# Lucy



## RMADairyGoats (Jun 20, 2011)

One of the new girls  I'm pretty giddy about this one!


----------



## ThreeHavens (Oct 20, 2011)

I have to admit, I think she may be my favorite out of your Alpine girls, although they are both gorgeous.


----------



## RMADairyGoats (Jun 20, 2011)

Thank you  I think she's pretty special


----------



## ThreeHavens (Oct 20, 2011)

Have you been enjoying this new breed venture?


----------



## RMADairyGoats (Jun 20, 2011)

Yes ma'am! I've always thought Alpines were the prettiest breed  I'm pretty fond of my girls  and of course the LaManchas are just awesome too


----------



## Trickyroo (Sep 26, 2012)

Wow , I absolutely love her , she's gorgeous Riley =)
Congrats girl


----------



## peggy (Aug 11, 2010)

Wow. what a beauty.


----------



## RMADairyGoats (Jun 20, 2011)

Thanks Laura and Peggy


----------



## Trickyroo (Sep 26, 2012)

She is stunning Riley ! I am looking forward to see her mature and have kids !!!!
REALLY looking forward to her kids


----------



## RMADairyGoats (Jun 20, 2011)

She'll be likely left dry this year, but the following year we plan on breeding her to Redwood Hill Jazz's Zephyr for American Alpine kids!
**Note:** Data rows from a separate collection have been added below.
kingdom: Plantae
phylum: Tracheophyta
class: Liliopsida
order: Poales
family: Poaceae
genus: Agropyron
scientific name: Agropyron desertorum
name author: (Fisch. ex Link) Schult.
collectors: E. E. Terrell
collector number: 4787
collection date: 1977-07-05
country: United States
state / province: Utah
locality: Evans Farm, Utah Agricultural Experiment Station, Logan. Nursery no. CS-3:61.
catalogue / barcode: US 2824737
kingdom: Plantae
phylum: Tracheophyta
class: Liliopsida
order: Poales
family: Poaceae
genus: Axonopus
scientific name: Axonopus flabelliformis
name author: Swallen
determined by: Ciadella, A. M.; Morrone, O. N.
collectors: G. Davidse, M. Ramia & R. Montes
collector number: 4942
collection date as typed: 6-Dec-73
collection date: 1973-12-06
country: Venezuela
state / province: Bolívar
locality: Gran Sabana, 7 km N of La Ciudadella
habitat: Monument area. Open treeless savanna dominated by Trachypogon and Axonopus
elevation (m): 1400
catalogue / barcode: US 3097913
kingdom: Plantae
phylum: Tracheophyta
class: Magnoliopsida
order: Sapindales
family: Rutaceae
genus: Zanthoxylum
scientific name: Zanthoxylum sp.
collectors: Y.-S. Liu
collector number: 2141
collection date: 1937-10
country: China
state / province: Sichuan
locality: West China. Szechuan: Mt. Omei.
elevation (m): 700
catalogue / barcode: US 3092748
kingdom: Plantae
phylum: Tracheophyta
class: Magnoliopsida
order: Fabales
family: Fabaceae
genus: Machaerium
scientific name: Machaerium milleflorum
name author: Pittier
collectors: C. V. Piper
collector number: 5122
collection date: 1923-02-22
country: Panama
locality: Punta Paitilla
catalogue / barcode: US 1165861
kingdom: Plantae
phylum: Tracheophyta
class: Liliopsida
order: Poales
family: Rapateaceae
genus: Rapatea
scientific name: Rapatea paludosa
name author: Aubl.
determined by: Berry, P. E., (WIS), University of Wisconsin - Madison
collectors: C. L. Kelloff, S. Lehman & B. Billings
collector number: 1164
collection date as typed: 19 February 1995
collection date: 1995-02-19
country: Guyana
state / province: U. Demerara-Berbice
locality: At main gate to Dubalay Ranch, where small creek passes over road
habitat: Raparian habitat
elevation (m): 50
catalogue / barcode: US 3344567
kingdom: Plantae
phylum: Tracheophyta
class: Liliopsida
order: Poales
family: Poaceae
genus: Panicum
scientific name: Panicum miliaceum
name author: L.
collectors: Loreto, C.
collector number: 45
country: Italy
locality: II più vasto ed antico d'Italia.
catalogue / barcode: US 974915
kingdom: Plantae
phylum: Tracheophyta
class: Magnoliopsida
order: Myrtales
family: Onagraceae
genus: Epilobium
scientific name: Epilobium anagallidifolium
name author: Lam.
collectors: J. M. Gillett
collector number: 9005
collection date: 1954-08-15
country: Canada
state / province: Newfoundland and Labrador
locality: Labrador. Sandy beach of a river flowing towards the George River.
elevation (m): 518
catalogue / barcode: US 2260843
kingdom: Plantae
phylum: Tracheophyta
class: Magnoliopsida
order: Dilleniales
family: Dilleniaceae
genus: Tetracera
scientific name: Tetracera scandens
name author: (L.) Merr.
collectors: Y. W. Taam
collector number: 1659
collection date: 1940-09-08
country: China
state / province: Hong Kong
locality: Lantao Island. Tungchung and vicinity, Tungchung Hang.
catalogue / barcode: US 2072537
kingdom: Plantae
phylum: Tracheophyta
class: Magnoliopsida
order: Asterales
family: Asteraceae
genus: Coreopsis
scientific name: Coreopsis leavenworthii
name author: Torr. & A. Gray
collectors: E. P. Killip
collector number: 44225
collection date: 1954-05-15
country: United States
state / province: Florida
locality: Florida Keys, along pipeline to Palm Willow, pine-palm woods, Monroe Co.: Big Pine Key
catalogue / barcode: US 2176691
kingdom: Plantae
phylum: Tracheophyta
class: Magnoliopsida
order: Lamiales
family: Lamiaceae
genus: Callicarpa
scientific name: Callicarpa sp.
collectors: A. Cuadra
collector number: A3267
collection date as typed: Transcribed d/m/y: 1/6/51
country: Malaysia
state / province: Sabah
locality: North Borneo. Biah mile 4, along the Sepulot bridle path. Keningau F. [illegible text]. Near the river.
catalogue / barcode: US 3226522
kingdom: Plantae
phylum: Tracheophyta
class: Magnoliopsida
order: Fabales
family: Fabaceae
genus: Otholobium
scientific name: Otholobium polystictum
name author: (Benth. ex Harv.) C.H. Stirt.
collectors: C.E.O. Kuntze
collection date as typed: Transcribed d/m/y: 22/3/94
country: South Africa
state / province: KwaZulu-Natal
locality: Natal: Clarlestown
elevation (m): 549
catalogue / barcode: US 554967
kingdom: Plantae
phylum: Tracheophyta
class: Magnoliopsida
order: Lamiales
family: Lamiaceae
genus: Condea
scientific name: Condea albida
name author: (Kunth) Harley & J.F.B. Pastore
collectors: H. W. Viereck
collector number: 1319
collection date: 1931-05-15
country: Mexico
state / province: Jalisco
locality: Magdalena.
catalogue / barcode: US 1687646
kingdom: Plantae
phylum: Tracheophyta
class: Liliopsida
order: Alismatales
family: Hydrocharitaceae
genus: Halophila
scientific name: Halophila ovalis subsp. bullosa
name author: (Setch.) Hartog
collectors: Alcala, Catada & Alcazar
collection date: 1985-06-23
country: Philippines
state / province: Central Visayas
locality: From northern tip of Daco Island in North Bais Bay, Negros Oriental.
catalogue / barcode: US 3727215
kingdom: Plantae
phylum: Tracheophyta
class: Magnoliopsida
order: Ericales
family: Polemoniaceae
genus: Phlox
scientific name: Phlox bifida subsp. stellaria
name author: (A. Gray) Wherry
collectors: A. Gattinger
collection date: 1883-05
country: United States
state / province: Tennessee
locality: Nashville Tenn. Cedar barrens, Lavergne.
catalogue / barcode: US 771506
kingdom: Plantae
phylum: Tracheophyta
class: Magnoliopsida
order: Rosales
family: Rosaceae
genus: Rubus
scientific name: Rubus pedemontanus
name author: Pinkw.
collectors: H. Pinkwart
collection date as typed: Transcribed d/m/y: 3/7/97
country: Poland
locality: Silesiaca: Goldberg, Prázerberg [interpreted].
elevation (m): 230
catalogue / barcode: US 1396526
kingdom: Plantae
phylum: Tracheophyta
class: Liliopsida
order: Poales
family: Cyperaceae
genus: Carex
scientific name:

Excited to see those!


----------



## thegoatgirl (Nov 27, 2011)

Call me up if you get a doe......LOL! I wish, LOL.
She is so pretty! Congrats!


----------



## RMADairyGoats (Jun 20, 2011)

Haha! What's a doe kid???????? lol
Thanks


----------



## J.O.Y. Farm (Jan 10, 2012)

^ haha!!! :ROFL:


----------